*** EXERCISE INPUTS Section Begins ***
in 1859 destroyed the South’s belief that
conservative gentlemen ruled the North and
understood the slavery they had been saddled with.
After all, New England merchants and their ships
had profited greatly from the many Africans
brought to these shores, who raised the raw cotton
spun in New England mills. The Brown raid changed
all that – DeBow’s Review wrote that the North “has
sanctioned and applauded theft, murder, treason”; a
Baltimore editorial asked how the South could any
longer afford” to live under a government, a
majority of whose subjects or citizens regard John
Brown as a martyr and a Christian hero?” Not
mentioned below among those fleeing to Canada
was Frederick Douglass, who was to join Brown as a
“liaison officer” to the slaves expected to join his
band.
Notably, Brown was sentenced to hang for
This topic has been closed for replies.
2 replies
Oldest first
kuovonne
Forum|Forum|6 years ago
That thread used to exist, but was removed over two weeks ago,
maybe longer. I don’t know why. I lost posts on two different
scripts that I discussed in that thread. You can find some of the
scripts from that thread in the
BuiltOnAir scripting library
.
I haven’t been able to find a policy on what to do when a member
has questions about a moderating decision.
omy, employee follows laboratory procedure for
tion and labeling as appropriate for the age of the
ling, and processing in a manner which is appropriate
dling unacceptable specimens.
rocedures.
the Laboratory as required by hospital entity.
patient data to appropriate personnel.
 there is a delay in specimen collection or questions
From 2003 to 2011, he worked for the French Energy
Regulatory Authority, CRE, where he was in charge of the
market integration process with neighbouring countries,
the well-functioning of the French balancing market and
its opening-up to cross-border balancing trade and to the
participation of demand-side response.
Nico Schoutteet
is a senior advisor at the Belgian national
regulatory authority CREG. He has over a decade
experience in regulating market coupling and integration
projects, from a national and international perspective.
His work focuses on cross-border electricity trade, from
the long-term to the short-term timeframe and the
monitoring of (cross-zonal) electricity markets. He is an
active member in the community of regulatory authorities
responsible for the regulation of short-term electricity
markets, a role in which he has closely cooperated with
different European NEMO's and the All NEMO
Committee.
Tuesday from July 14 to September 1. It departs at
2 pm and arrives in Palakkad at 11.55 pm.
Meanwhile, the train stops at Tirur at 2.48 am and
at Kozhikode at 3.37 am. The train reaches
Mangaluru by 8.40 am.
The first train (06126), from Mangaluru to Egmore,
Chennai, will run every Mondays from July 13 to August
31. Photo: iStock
*** EXERCISE INPUTS Section Ends ***
* WHAT THE TASK REQUIRES: Could you return all of the rows above word for word, with nothing changed, added, or left out?

* RESPONSE AREA:
in 1859 destroyed the South’s belief that
conservative gentlemen ruled the North and
understood the slavery they had been saddled with.
After all, New England merchants and their ships
had profited greatly from the many Africans
brought to these shores, who raised the raw cotton
spun in New England mills. The Brown raid changed
all that – DeBow’s Review wrote that the North “has
sanctioned and applauded theft, murder, treason”; a
Baltimore editorial asked how the South could any
longer afford” to live under a government, a
majority of whose subjects or citizens regard John
Brown as a martyr and a Christian hero?” Not
mentioned below among those fleeing to Canada
was Frederick Douglass, who was to join Brown as a
“liaison officer” to the slaves expected to join his
band.
Notably, Brown was sentenced to hang for
This topic has been closed for replies.
2 replies
Oldest first
kuovonne
Forum|Forum|6 years ago
That thread used to exist, but was removed over two weeks ago,
maybe longer. I don’t know why. I lost posts on two different
scripts that I discussed in that thread. You can find some of the
scripts from that thread in the
BuiltOnAir scripting library
.
I haven’t been able to find a policy on what to do when a member
has questions about a moderating decision.
omy, employee follows laboratory procedure for
tion and labeling as appropriate for the age of the
ling, and processing in a manner which is appropriate
dling unacceptable specimens.
rocedures.
the Laboratory as required by hospital entity.
patient data to appropriate personnel.
 there is a delay in specimen collection or questions
From 2003 to 2011, he worked for the French Energy
Regulatory Authority, CRE, where he was in charge of the
market integration process with neighbouring countries,
the well-functioning of the French balancing market and
its opening-up to cross-border balancing trade and to the
participation of demand-side response.
Nico Schoutteet
is a senior advisor at the Belgian national
regulatory authority CREG. He has over a decade
experience in regulating market coupling and integration
projects, from a national and international perspective.
His work focuses on cross-border electricity trade, from
the long-term to the short-term timeframe and the
monitoring of (cross-zonal) electricity markets. He is an
active member in the community of regulatory authorities
responsible for the regulation of short-term electricity
markets, a role in which he has closely cooperated with
different European NEMO's and the All NEMO
Committee.
Tuesday from July 14 to September 1. It departs at
2 pm and arrives in Palakkad at 11.55 pm.
Meanwhile, the train stops at Tirur at 2.48 am and
at Kozhikode at 3.37 am. The train reaches
Mangaluru by 8.40 am.
The first train (06126), from Mangaluru to Egmore,
Chennai, will run every Mondays from July 13 to August
31. Photo: iStock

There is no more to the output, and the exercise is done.